Published on November 1, 2023, 6:22 am
Efforts are underway to establish a standardized approach for evaluating generative artificial intelligence (AI) products. The goal is to create a common set of benchmarks and a “body of knowledge” on how these tools should be tested, in order to address the risks associated with generative AI applications. This initiative, called Sandbox, is led by Singapore’s Infocomm Media Development Authority (IMDA) and AI Verify Foundation, with support from global market players including Amazon Web Services (AWS), Anthropic, Google, and Microsoft.
The current group of participants consists of 15 organizations, which also includes Deloitte, EY, IBM, OCBC Bank, and Singtel. Sandbox is guided by a draft catalog that categorizes existing benchmarks and evaluation methods used for large language models (LLMs). The catalog compiles commonly used technical testing tools and recommends a baseline set of tests to evaluate generative AI products.
The objective of this initiative is to establish a common language and promote the safe and trustworthy adoption of generative AI. IMDA emphasizes the importance of systematic and robust evaluation in building trust and understanding the capabilities and limitations of models. Through rigorous evaluation, developers can identify areas for improvement and enhancements.
To achieve this common language, a standardized taxonomy and pre-deployment safety evaluations for LLMs are necessary. IMDA hopes that the draft catalog will serve as a starting point for global discussions on safety standards for LLMs. It highlights the need to involve stakeholders beyond model developers, including application developers who build on top of these models and developers of third-party testing tools.
Sandbox aims to demonstrate how different players in the ecosystem can collaborate effectively.
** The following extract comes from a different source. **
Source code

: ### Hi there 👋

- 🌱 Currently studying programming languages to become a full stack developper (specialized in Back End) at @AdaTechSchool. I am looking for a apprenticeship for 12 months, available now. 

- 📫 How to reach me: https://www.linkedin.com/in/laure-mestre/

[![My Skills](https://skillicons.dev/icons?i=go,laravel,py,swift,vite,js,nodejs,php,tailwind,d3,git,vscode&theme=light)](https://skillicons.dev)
Model developers like Anthropic or Google can work alongside app developers such as OCBC or Singtel, alongside third-party testers like Deloitte and EY, on generative AI use cases in sectors like financial services or telecommunications. Regulators such as Singapore’s Personal Data Protection Commission are also encouraged to participate, fostering an environment that promotes transparency and experimentation.
In addition, IMDA expects Sandbox to uncover gaps in the current state of generative AI evaluations, particularly in domain-specific applications such as human resources and cultural-specific areas. To address this, Sandbox will develop benchmarks tailored to specific use cases and countries like Singapore, taking into account cultural and language specificities.
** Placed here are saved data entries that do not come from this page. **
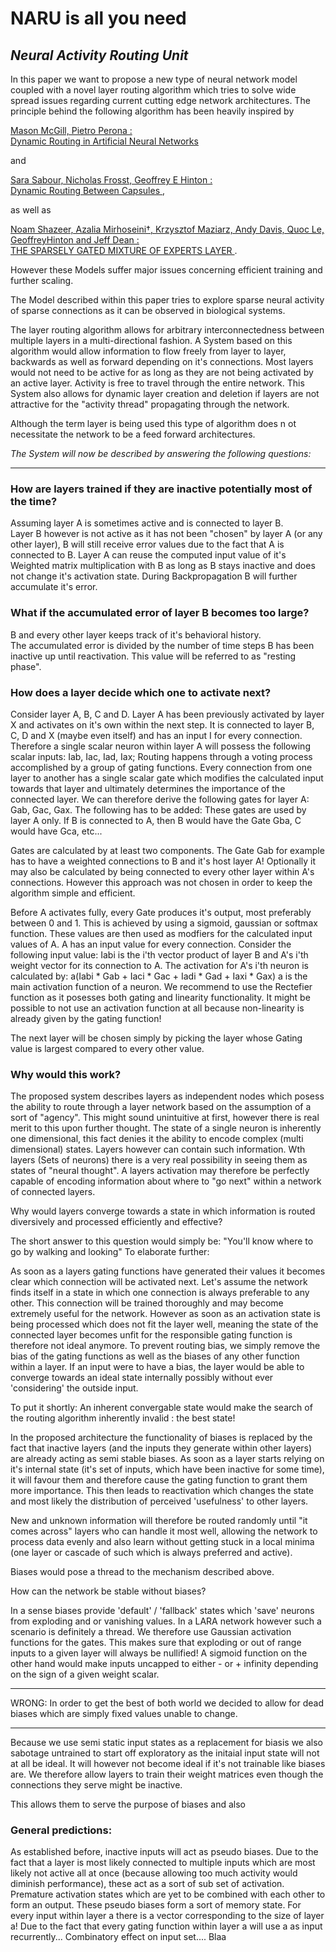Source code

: 
# NARU is all you need #
## *Neural Activity Routing Unit* ##

In this paper we want to propose a new type of neural network model
coupled with a novel layer routing algorithm 
which tries to solve wide spread issues regarding current cutting edge network architectures.
The principle behind the following algorithm has been heavily 
inspired by 

[
    Mason McGill, Pietro Perona : <br> 
    Dynamic Routing in Artificial Neural Networks
](https://arxiv.org/pdf/1703.06217.pdf)

and 

[
    Sara Sabour, Nicholas Frosst, Geoffrey E Hinton : <br> 
    Dynamic Routing Between Capsules
](https://arxiv.org/abs/1710.09829), 

as well as 

[
    Noam Shazeer, Azalia Mirhoseini†, Krzysztof Maziarz, Andy Davis, Quoc Le, GeoffreyHinton and Jeff Dean : <br>
    THE SPARSELY GATED MIXTURE OF EXPERTS LAYER
](https://arxiv.org/pdf/1701.06538.pdf).


However these Models suffer major issues concerning efficient training and further scaling.

The Model described within this paper tries to explore sparse neural activity 
of sparse connections as it can be observed in biological systems.

The layer routing algorithm allows for arbitrary interconnectedness 
between multiple layers in a multi-directional fashion. 
A System based on this algorithm would allow information to flow 
freely from layer to layer, backwards as well as forward depending on it's connections. 
Most layers would not need to be active for as long as they are not being activated by an active layer. 
Activity is free to travel through the entire network. This System also allows for 
dynamic layer creation and deletion if layers are not attractive for 
the "activity thread" propagating through the network.

Although the term layer is being used this type of algorithm does n
ot necessitate the network to be a feed forward architectures.

*The System will now be described by answering the following questions:*

---

### How are layers trained if they are inactive potentially most of the time? ###

Assuming layer A is sometimes active and is connected to layer B. <br>
Layer B however is not active as it has not been "chosen" by layer A (or any other layer), 
B will still receive error values due to the fact that A is connected to B.
Layer A can reuse the computed input value of it's Weighted matrix multiplication with 
B as long as B stays inactive and does not change it's activation state.
During Backpropagation B will further accumulate it's error.

### What if the accumulated error of layer B becomes too large? ###

B and every other layer keeps track of it's behavioral history.  <br>
The accumulated error is divided by the number of time steps B has been inactive up until reactivation. 
This value will be referred to as "resting phase".

### How does a layer decide which one to activate next? ###

Consider layer A, B, C and D.
Layer A has been previously activated by layer X and activates on it's own within the next step.
It is connected to layer B, C, D and X (maybe even itself) and has an input I for every connection.
Therefore a single scalar neuron within layer A will possess the following scalar inputs:
Iab, Iac, Iad, Iax;
Routing happens through a voting process accomplished by a group of gating functions. 
Every connection from one layer to another has a single scalar gate which 
modifies the calculated input towards that layer and ultimately determines 
the importance of the connected layer.
We can therefore derive the following gates for layer A:
Gab, Gac, Gax.
The following has to be added:
These gates are used by layer A only. If B is connected to A, 
then B would have the Gate Gba, C would have Gca, etc...

Gates are calculated by at least two components. 
The Gate Gab for example has to have a weighted connections to B and it's host layer A! 
Optionally it may also be calculated by being connected to every other layer within A's connections. 
However this approach was not chosen in order to keep the algorithm simple and efficient.
 
Before A activates fully, every Gate produces it's output, most preferably between 0 and 1. 
This is achieved by using a sigmoid, gaussian or softmax function.
These values are then used as modfiers for the calculated input values of A.
A has an input value for every connection.
Consider the following input value:
Iabi is the i'th vector product of layer B and A's i'th weight vector for its connection to A. 
The activation for A's i'th neuron is calculated by: 
a(Iabi * Gab + Iaci * Gac + Iadi * Gad + Iaxi * Gax)
a is the main activation function of a neuron. 
We recommend to use the Rectefier function as it posesses both gating and linearity functionality.
It might be possible to not use an activation function at all because 
non-linearity is already given by the gating function!

The next layer will be chosen simply by picking the layer whose Gating value 
is largest compared to every other value.

### Why would this work? ###

The proposed system describes layers as independent nodes which posess 
the ability to route through a layer network based on the assumption of a sort of "agency".
This might sound unintuitive at first, however there is real merit to this upon further thought.
The state of a single neuron is inherently one dimensional, 
this fact denies it the ability to encode complex (multi dimensional) states. 
Layers however can contain such information. 
Wth layers (Sets of neurons) there is a very real possibility in seeing them as 
states of "neural thought". 
A layers activation may therefore be perfectly capable of encoding information 
about where to "go next" within a network of connected layers.

Why would layers converge towards a state in which information is 
routed diversively and processed efficiently and effective?

The short answer to this question would simply be: 
"You'll know where to go by walking and looking"
To elaborate further:

As soon as a layers gating functions have generated their 
values it becomes clear which connection will be activated next.
Let's assume the network finds itself in a state in which 
one connection is always preferable to any other. 
This connection will be trained thoroughly and may become extremely useful for the network.
However as soon as an activation state is being processed which 
does not fit the layer well, meaning the state of the connected 
layer becomes unfit for the responsible gating function is therefore not ideal anymore.
To prevent routing bias, we simply remove the bias of the gating 
functions as well as the biases of any other function within a layer.
If an input were to have a bias, the layer would be able to 
converge towards an ideal state internally possibly without 
ever 'considering' the outside input.

To put it shortly:
An inherent convergable state would make the search of the routing 
algorithm inherently invalid : the best state!

In the proposed architecture the functionality of biases is replaced 
by the fact that inactive layers (and the inputs they generate within other layers) 
are already acting as semi stable biases.
As soon as a layer starts relying on it's internal state 
(it's set of inputs, which have been inactive for some time), it will favour them and 
therefore cause the gating function to grant them more importance.
This then leads to reactivation which changes the state and most likely the distribution 
of perceived 'usefulness' to other layers.

New and unknown information will therefore be routed randomly 
until "it comes across" layers who can handle it most well, 
allowing the network to process data evenly and also learn 
without getting stuck in a local minima 
(one layer or cascade of such which is always preferred and active).

Biases would pose a thread to the mechanism described above.

How can the network be stable without biases?

In a sense biases provide 'default' / 'fallback' states which 'save' neurons 
from exploding and or vanishing values. 
In a LARA network however such a scenario is definitely a thread.
We therefore use Gaussian activation functions for the gates. 
This makes sure that exploding or out of range inputs to a given layer will always be nullified!
A sigmoid function on the other hand would make inputs 
uncapped to either - or + infinity depending on the sign of a given weight scalar.

---

WRONG:
In order to get the best of both world we decided to allow for dead biases which are simply fixed values unable to change.

---------------

Because we use semi static input states as a replacement for biasis we 
also sabotage untrained to start off exploratory as the initaial input 
state will not at all be ideal. It will however not become ideal if it's not trainable like biases are. 
We therefore allow layers to train their weight matrices even though the connections they serve might be inactive.

This allows them to serve the purpose of biases and also 


### General predictions: ###

As established before, inactive inputs will act as pseudo biases. 
Due to the fact that a layer is most likely connected to multiple inputs which are most likely not active all at once (because allowing too much activity would diminish performance), these act as a sort of sub set of activation. Premature activation states which are yet to be combined with each other to form an output.
These pseudo biases form a sort of memory state. 
For every input within layer a there is a vector corresponding to the size of layer a!
Due to the fact that every gating function within layer a will use a as input recurrently...
Combinatory effect on input set....
Blaa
Furthermore, IMDA is collaborating with Anthropic on a Sandbox project that focuses on red teaming. Red teaming involves challenging policies and assumptions used in AI systems through an adversarial approach. Anthropic’s models and research tooling platform will be utilized to develop customized red-teaming methodologies suitable for Singapore’s diverse linguistic and cultural landscape.
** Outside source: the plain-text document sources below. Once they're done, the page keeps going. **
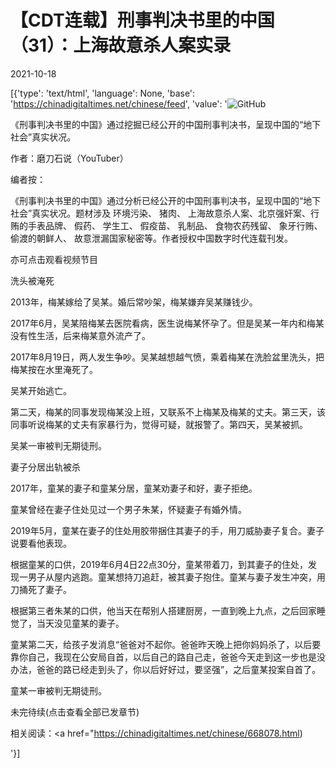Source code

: # 【CDT连载】刑事判决书里的中国（31）：上海故意杀人案实录

2021-10-18

[{'type': 'text/html', 'language': None, 'base': 'https://chinadigitaltimes.net/chinese/feed', 'value': '![GitHub](https://chinadigitaltimes.net/chinese/files/2021/09/刑事判决书里的中国-791x1024.jpg)



《刑事判决书里的中国》通过挖掘已经公开的中国刑事判决书，呈现中国的“地下社会”真实状况。 

作者：磨刀石说（YouTuber）



编者按：

《刑事判决书里的中国》通过分析已经公开的中国刑事判决书，呈现中国的“地下社会”真实状况。题材涉及 环境污染、 猪肉、 上海故意杀人案、北京强奸案、行贿的手表品牌、 假药、 学生工、 假疫苗、 乳制品、 食物农药残留、 象牙行贿、 偷渡的朝鲜人、 故意泄漏国家秘密等。作者授权中国数字时代连载刊发。

亦可点击观看视频节目





洗头被淹死

2013年，梅某嫁给了吴某。婚后常吵架，梅某嫌弃吴某赚钱少。

2017年6月，吴某陪梅某去医院看病，医生说梅某怀孕了。但是吴某一年内和梅某没有性生活，后来梅某意外流产了。

2017年8月19日，两人发生争吵。吴某越想越气愤，乘着梅某在洗脸盆里洗头，把梅某按在水里淹死了。

吴某开始逃亡。

第二天，梅某的同事发现梅某没上班，又联系不上梅某及梅某的丈夫。第三天，该同事听说梅某的丈夫有家暴行为，觉得可疑，就报警了。第四天，吴某被抓。

吴某一审被判无期徒刑。

妻子分居出轨被杀

2017年，童某的妻子和童某分居，童某劝妻子和好，妻子拒绝。

童某曾经在妻子住处见过一个男子朱某，怀疑妻子有婚外情。

2019年5月，童某在妻子的住处用胶带捆住其妻子的手，用刀威胁妻子复合。妻子说要看他表现。

根据童某的口供，2019年6月4日22点30分，童某带着刀，到其妻子的住处，发现一男子从屋内逃跑。童某想持刀追赶，被其妻子抱住。童某与妻子发生冲突，用刀捅死了妻子。

根据第三者朱某的口供，他当天在帮别人搭建厨房，一直到晚上九点，之后回家睡觉了，当天没见童某的妻子。

童某第二天，给孩子发消息“爸爸对不起你。爸爸昨天晚上把你妈妈杀了，以后要靠你自己，我现在公安局自首，以后自己的路自己走，爸爸今天走到这一步也是没办法，爸爸的路已经走到头了，你以后好好过，要坚强”，之后童某投案自首了。

童某一审被判无期徒刑。

未完待续(点击查看全部已发章节)



相关阅读：<a href="https://chinadigitaltimes.net/chinese/668078.html)

'}]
In July, the Singapore government launched two sandboxes using Google Cloud’s generative AI toolsets. One sandbox is exclusively for government agencies to develop and test generative AI applications, while the other is available to local organizations at no cost for three months with up to 100 use cases.
The Sandbox initiative led by IMDA and AI Verify Foundation is a significant step towards establishing common standards and promoting the safe adoption of generative AI. By bringing together industry players, regulators, and developers, this collaborative effort aims to create a standardized framework for evaluating generative AI products while addressing potential risks associated with their use.